Imagine my horror when just two seconds later, I was inches away from being knocked down by another car, which had appeared out of nowhere! The driver of this car, which looked like a sports car to me, had evidently overtaken the kind driver because the former had been too impatient to wait until I crossed the road. He decided to overtake on a road, which had only one lane and no room for overtaking.
I froze on the road and yelled at him. He stared blankly at me and waited until I moved before he zoomed off. I cursed at myself in anger, upset how some motorists could be so selfish and insensitive on the road.
I suppose I had been lucky.
Many pedestrians have lost their legs and/or ability to walk, and some have even been killed after getting knocked down by reckless motorists.
I simply cannot fathom this.
Are road rules difficult to obey? Is etiquette difficult to adhere to? Has common courtesy been thrown out of the window?
How many more limbs do we need to lose in order for people to understand the importance of abiding by road rules? How many more lives do we need to lose in order for people to learn their lesson?
We speak so greatly about teaching our children to listen to and follow rules and regulations.
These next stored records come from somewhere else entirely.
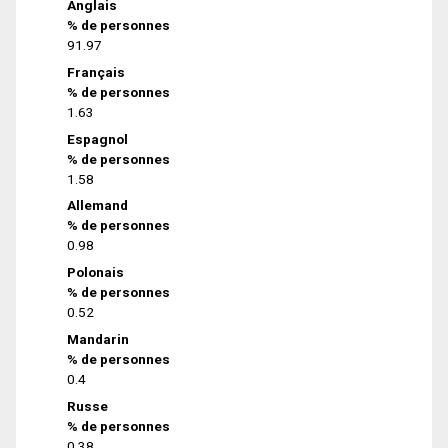
Anglais
% de personnes
91.97
Français
% de personnes
1.63
Espagnol
% de personnes
1.58
Allemand
% de personnes
0.98
Polonais
% de personnes
0.52
Mandarin
% de personnes
0.4
Russe
% de personnes
0.38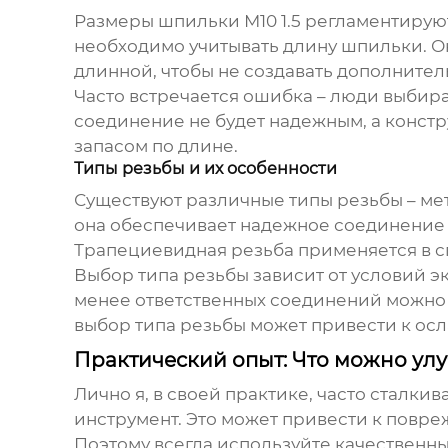
Размеры
шпильки М10 1.5
регламентируютс
необходимо учитывать длину шпильки. О
длинной, чтобы не создавать дополнител
Часто встречается ошибка – люди выбир
соединение не будет надежным, а констр
запасом по длине.
Типы резьбы и их особенности
Существуют различные типы резьбы – ме
она обеспечивает надежное соединение и
Трапециевидная резьба применяется в сп
Выбор типа резьбы зависит от условий э
менее ответственных соединений можно 
выбор типа резьбы может привести к о
Практический опыт: Что можно ул
Лично я, в своей практике, часто сталки
инструмент. Это может привести к повр
Поэтому всегда используйте качественный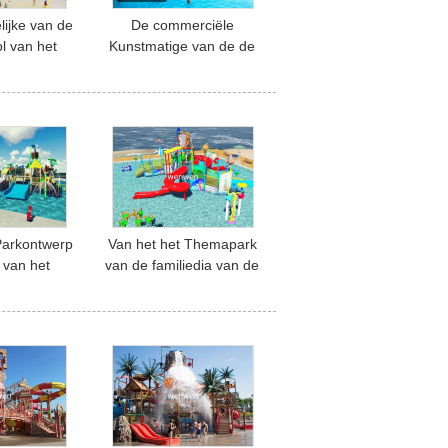
lijke van de
De commerciële
l van het
Kunstmatige van de de
van het de
Golfpool van het
aak Machine
Waterpretpark Machine
e Golven
van de de Lucht
bad
Blazende Golf
Parkontwerp
Van het het Themapark
 van het
van de familiedia van de
project
het
van het de
Ontwerpspiraal/rechtstreeks
rk het
Pret Interactieve
ctieve
Waterritten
We speak so greatly about teaching our children to be compassionate, respectful people.
We speak so greatly about teaching our children to become responsible, dependable adults.
Yet, our actions prove to be the complete opposite. How then can you expect to bring up these children and mould them into becoming sensible citizens?
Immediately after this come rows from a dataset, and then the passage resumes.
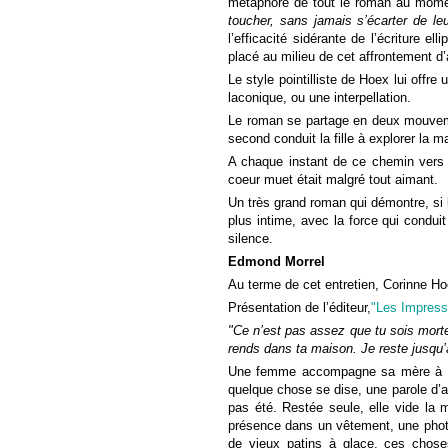
métaphore de tout le roman au momen
toucher, sans jamais s’écarter de leur
l’efficacité sidérante de l’écriture e
placé au milieu de cet affrontement d’a
Le style pointilliste de Hoex lui offre
laconique, ou une interpellation.
Le roman se partage en deux mouvemen
second conduit la fille à explorer la m
A chaque instant de ce chemin vers sa
coeur muet était malgré tout aimant.
Un très grand roman qui démontre, si be
plus intime, avec la force qui condui
silence.
Edmond Morrel
Au terme de cet entretien, Corinne Ho
Présentation de l’éditeur,
"Les Impress
"Ce n’est pas assez que tu sois morte. 
rends dans ta maison. Je reste jusqu’à
Une femme accompagne sa mère à l’hô
quelque chose se dise, une parole d’am
pas été. Restée seule, elle vide la 
présence dans un vêtement, une photo
de vieux patins à glace, ces chose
It all begins with every one of us wanting to create an environment where anyone can feel safe no matter where they are, no matter what vehicle they may or may not drive.
It’s not rocket science, yet it is something many people have trouble comprehending. Perhaps, it is egocentrism that stops us from caring about anyone other than ourselves, or perhaps it is apathy. I can’t seem to figure out which one.
Be a little more considerate, show a little more kindness. Act a little more maturely, prove a little more sagacious.
Trust me, the world will be a better place to live in.
The writer, a lecturer at Sunway College, is a Malaysian-born Eurasian with Scottish/Japanese/Indian lineage. She believes in a tomorrow where there is no existence of racism and hatred.